Dans une lettre de Rome, Janus Erythreus, c’est-à-dire Rossi, parlant d’un dernier voyage qu’y fit Naudé, en 1645, pendant lequel le bibliothécaire infatigable achetait des livres à la toise pour le cardinal Mazarin et vidait tous les magasins de bouquinistes, nous le représente au sortir de ces coups de main tout poudreux lui-même de la tête aux pieds, tout rempli de toiles d’araignées à sa barbe, à ses cheveux, à ses habits, tellement que brosses ni époussettes semblaient n’y pouvoir suffire. Eh bien ! le style de Naudé, il faut d’abord s’y faire, est plein de toiles d’araignées comme sa personne.

Encore une fois, ce n’est pas une raison pour se détourner ; il vaut la peine qu’on l’accoste sous ce costume. Rien de moins scholar au fond et de moins pédant que lui ; il vérifie, aussi bien que Bayle, ce mot de Nicole, que le pédantisme est un vice, non de robe, mais d’esprit ; et, se rendant justice à lui-même au chapitre Ier de ses Coups d’État, il a pu dire : « Car il est vrai que j’ai cultivé les Muses sans les trop caresser, et me suis assez plu aux études sans trop m’y engager. J’ai passé par la philosophie scholastique sans devenir éristique, et par celle des plus vieux et modernes sans me partialiser :

Nullius addictus jurare in verba magistri.

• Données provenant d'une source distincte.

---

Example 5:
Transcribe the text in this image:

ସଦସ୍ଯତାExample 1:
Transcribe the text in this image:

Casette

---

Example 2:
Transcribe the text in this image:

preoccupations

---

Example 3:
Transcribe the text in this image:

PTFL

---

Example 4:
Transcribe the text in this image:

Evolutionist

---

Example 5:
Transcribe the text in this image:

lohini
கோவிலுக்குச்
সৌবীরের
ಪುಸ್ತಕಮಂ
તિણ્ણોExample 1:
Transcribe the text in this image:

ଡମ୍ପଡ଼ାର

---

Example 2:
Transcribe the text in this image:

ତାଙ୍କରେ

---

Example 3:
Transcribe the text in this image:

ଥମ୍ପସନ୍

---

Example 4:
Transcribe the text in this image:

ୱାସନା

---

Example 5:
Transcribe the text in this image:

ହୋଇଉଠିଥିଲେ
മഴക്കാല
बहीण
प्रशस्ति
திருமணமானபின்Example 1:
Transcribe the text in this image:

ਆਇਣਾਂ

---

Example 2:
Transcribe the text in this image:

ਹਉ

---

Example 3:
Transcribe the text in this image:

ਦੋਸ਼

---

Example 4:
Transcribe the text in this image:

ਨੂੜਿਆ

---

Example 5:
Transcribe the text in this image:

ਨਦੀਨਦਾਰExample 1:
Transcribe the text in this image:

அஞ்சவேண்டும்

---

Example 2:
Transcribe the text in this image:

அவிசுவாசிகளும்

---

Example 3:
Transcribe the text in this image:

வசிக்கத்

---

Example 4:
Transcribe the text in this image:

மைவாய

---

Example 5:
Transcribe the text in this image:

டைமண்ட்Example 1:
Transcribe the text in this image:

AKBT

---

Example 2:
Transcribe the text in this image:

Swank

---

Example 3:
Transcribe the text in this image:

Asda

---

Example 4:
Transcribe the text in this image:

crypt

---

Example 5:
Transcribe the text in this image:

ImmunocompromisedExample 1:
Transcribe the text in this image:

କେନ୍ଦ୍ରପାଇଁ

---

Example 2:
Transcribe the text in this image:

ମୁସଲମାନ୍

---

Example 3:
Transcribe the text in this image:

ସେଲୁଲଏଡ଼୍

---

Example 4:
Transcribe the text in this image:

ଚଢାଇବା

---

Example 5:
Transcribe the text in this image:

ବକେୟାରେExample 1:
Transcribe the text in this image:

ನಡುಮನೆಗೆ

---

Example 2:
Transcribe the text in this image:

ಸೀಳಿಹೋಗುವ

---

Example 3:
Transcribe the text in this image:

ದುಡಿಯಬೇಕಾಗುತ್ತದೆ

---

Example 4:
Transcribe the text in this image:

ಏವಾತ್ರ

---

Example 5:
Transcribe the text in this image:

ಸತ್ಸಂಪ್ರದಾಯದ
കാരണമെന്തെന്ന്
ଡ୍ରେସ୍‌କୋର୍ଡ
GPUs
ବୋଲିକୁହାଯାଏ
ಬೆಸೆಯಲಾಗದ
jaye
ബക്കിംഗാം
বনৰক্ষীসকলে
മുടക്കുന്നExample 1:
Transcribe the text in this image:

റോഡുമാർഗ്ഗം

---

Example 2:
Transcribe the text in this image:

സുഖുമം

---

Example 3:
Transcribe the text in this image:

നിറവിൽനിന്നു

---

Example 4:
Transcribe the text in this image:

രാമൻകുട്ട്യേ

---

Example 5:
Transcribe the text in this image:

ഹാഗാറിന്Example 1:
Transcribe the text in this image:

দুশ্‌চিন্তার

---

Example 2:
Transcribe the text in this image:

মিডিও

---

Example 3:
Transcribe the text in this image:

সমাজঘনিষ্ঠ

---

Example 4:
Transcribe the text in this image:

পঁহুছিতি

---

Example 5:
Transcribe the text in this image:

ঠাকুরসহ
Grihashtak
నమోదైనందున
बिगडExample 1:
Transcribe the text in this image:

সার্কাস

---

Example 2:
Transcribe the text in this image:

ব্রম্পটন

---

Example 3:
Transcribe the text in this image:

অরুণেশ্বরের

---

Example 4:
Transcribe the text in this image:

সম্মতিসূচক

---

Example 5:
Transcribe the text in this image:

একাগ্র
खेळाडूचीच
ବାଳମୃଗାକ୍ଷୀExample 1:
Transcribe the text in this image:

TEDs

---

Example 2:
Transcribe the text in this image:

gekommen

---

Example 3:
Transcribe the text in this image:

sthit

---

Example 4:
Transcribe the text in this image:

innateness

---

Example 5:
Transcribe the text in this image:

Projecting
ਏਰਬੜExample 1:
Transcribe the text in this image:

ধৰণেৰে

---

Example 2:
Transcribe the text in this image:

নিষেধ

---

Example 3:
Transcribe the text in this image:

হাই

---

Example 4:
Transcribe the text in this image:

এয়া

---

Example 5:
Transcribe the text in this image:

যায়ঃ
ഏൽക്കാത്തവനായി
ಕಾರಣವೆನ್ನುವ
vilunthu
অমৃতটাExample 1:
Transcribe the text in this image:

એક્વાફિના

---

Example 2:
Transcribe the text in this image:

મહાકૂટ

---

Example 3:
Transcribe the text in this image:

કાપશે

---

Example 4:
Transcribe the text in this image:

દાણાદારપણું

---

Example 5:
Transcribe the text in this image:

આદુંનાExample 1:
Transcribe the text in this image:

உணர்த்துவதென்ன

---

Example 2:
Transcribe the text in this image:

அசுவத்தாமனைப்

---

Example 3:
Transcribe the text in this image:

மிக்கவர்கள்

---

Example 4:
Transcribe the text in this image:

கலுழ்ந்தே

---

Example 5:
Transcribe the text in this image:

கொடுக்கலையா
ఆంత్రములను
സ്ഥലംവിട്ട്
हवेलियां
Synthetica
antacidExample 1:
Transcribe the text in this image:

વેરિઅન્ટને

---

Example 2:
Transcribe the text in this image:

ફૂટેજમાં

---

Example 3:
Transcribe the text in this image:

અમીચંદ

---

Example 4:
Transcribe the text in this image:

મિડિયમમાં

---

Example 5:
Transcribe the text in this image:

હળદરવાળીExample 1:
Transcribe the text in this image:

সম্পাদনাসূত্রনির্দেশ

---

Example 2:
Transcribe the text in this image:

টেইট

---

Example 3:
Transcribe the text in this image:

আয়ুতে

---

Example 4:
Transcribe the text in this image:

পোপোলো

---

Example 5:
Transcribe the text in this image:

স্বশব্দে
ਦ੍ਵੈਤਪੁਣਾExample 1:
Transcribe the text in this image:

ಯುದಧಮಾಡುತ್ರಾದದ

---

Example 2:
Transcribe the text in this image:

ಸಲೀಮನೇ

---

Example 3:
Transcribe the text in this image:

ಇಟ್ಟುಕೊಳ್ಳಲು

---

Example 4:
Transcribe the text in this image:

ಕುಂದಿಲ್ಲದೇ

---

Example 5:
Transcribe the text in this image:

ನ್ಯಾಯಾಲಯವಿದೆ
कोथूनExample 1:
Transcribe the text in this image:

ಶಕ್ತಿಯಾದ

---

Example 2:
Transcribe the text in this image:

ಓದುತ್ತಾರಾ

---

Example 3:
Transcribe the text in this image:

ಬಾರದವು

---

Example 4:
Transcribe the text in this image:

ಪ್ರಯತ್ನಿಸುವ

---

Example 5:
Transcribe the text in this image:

« Sénèque m’a plus servi qu’Aristote ; Plutarque que Platon ; Juvénal et Horace qu’Homère et Virgile ; Montaigne et Charron que tous les précédens… Le pédantisme a bien pu gagner quelque chose, pendant sept ou huit ans que j’ai demeuré dans les colléges, sur mon corps et façons de faire extérieures, mais je me puis vanter assurément qu’il n’a rien empiété sur mon esprit. La nature, Dieu merci, ne lui a pas été marâtre. »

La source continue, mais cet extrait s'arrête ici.